start EXTRACTED MATERIAL
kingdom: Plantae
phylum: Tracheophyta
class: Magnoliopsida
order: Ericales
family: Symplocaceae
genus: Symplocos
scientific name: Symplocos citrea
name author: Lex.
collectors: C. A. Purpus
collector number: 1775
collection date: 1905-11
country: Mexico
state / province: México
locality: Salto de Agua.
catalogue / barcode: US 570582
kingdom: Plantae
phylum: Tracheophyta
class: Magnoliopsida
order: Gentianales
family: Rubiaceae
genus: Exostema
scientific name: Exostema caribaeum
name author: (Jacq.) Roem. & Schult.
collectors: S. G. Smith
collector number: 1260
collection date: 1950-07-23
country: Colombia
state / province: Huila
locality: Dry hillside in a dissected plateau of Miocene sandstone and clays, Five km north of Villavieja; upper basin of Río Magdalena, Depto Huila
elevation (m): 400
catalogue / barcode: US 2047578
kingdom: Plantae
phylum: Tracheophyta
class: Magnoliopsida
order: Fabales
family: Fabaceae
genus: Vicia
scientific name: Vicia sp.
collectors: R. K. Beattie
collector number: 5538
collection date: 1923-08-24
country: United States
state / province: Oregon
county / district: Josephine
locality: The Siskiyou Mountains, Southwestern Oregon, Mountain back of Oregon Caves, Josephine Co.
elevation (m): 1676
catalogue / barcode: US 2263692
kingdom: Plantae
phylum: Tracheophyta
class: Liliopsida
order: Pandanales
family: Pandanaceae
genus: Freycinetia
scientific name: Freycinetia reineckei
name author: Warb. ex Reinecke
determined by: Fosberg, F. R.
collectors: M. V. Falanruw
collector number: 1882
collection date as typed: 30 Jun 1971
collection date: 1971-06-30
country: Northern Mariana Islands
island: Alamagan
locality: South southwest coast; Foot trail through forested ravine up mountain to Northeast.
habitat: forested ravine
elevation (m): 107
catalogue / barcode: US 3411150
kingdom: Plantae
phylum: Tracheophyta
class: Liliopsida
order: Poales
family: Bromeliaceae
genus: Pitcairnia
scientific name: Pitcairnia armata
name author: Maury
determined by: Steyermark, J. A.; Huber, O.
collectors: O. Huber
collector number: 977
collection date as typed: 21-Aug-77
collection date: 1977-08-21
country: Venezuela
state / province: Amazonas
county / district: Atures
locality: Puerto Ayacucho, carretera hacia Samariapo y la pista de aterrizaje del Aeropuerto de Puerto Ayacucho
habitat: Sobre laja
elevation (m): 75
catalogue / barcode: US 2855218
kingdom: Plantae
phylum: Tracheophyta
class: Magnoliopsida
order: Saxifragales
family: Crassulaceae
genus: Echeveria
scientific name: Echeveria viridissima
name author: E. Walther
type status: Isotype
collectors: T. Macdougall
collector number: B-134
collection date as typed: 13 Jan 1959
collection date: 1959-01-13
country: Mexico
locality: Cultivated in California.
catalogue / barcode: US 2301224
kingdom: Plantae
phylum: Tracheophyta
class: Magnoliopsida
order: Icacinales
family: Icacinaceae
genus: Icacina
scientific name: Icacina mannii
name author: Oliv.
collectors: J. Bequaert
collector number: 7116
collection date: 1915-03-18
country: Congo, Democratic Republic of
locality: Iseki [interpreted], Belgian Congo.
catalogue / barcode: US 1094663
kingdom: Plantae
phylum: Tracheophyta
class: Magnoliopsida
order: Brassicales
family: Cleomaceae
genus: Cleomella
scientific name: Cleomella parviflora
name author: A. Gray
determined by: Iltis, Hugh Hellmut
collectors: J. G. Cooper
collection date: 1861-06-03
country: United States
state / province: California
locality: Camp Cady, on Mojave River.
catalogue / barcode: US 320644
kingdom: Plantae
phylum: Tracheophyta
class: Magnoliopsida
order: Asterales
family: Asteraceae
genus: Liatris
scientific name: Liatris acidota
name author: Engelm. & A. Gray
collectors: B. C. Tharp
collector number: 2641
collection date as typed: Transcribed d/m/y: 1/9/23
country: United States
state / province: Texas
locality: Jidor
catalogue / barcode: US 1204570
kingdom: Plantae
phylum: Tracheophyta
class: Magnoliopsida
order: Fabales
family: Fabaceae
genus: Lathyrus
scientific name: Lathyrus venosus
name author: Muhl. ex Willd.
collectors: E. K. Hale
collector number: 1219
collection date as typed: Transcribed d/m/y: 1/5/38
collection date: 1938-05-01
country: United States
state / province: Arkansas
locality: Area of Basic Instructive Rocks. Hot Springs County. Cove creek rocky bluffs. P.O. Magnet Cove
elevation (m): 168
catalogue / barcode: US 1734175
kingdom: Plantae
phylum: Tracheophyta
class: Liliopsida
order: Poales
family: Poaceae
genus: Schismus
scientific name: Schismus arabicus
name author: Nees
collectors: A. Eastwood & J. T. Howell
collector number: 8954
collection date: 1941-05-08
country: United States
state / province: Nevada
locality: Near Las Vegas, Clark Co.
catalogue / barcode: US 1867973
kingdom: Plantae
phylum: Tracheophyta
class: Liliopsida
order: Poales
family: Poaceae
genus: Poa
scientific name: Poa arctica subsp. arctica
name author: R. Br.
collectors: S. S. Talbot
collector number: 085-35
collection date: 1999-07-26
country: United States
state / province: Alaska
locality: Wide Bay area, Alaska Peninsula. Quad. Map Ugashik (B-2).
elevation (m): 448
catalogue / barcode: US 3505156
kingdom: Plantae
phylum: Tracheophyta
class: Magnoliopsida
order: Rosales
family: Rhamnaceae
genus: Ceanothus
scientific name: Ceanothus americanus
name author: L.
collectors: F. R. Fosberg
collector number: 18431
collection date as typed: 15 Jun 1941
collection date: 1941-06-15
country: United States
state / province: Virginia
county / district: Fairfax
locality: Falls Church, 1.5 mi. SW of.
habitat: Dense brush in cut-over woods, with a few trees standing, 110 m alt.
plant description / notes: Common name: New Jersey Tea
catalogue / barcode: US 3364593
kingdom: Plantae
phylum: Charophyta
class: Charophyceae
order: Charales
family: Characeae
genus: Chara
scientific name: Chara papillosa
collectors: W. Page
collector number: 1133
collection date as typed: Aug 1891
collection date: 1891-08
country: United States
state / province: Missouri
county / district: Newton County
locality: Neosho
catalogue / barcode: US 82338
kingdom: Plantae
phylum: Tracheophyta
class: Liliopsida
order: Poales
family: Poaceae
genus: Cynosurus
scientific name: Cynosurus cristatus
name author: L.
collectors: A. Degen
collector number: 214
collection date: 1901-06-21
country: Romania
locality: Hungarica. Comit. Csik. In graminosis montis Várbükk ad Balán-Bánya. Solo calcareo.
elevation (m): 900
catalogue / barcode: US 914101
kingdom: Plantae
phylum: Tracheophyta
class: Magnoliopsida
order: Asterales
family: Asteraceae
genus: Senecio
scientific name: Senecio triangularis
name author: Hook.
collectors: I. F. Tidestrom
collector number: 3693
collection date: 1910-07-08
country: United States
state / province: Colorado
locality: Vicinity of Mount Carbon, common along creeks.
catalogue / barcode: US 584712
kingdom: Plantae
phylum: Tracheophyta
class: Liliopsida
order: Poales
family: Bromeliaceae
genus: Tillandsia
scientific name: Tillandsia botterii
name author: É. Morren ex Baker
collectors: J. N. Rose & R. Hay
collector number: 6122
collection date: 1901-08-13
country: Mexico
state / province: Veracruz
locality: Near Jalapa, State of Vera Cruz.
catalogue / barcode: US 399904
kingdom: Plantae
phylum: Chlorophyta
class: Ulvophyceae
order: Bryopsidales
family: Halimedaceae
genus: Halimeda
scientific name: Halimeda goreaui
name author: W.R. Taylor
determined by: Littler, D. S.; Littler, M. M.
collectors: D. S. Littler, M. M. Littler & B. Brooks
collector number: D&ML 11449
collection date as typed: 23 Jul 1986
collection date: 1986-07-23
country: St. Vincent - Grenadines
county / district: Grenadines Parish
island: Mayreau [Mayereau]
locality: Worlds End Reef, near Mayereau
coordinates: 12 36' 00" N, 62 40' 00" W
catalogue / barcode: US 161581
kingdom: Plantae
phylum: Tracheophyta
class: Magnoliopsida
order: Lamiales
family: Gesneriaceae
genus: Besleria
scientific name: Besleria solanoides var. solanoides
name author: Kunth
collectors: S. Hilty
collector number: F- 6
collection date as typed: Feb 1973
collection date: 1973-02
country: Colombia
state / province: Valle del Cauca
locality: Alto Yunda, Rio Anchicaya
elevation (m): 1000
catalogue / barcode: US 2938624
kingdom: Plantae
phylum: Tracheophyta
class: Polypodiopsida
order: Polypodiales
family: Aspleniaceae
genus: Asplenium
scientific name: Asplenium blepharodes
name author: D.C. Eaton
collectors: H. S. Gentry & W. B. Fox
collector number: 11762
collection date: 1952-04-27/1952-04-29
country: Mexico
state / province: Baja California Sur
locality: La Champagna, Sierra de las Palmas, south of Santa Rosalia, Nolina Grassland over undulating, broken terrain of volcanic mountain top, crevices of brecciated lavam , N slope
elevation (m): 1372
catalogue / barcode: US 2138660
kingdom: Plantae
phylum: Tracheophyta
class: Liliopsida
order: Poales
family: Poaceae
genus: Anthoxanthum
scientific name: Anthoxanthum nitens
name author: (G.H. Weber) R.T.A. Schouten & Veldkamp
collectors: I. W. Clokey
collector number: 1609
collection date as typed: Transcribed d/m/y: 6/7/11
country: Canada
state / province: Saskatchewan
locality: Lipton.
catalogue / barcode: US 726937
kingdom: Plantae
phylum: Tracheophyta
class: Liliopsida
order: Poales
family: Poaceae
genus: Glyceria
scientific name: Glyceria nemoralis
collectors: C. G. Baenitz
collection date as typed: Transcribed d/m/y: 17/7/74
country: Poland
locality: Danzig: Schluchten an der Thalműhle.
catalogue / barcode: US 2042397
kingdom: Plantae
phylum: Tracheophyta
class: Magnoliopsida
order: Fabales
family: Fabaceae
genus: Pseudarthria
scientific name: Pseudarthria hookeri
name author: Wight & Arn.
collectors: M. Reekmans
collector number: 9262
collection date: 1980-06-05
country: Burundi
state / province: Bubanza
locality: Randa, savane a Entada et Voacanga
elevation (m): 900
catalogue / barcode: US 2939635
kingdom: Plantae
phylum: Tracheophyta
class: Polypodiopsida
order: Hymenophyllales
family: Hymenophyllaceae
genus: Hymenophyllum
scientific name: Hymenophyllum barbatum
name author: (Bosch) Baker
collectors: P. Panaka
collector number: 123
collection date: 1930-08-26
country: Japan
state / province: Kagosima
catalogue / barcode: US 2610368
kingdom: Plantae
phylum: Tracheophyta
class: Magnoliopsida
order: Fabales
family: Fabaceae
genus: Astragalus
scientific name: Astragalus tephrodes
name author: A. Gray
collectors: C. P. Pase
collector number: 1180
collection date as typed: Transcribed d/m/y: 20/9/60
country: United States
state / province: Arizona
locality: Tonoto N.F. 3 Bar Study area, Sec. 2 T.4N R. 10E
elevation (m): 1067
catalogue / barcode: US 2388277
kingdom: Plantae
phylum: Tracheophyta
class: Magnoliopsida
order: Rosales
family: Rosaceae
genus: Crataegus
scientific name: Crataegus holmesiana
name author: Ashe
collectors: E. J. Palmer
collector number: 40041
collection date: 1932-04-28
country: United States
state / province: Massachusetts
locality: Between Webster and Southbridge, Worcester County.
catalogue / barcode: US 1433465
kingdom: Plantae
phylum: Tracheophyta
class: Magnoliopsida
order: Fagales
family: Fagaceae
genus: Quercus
end EXTRACTED MATERIAL
WRITTEN INSTRUCTION:
Copy the lines above word for word, beginning at the line containing "locality: Falls Church, 1.5 mi. SW of." and ending after the line containing "collection date: 1891-08".

EXERCISE RESPONSE:
locality: Falls Church, 1.5 mi. SW of.
habitat: Dense brush in cut-over woods, with a few trees standing, 110 m alt.
plant description / notes: Common name: New Jersey Tea
catalogue / barcode: US 3364593
kingdom: Plantae
phylum: Charophyta
class: Charophyceae
order: Charales
family: Characeae
genus: Chara
scientific name: Chara papillosa
collectors: W. Page
collector number: 1133
collection date as typed: Aug 1891
collection date: 1891-08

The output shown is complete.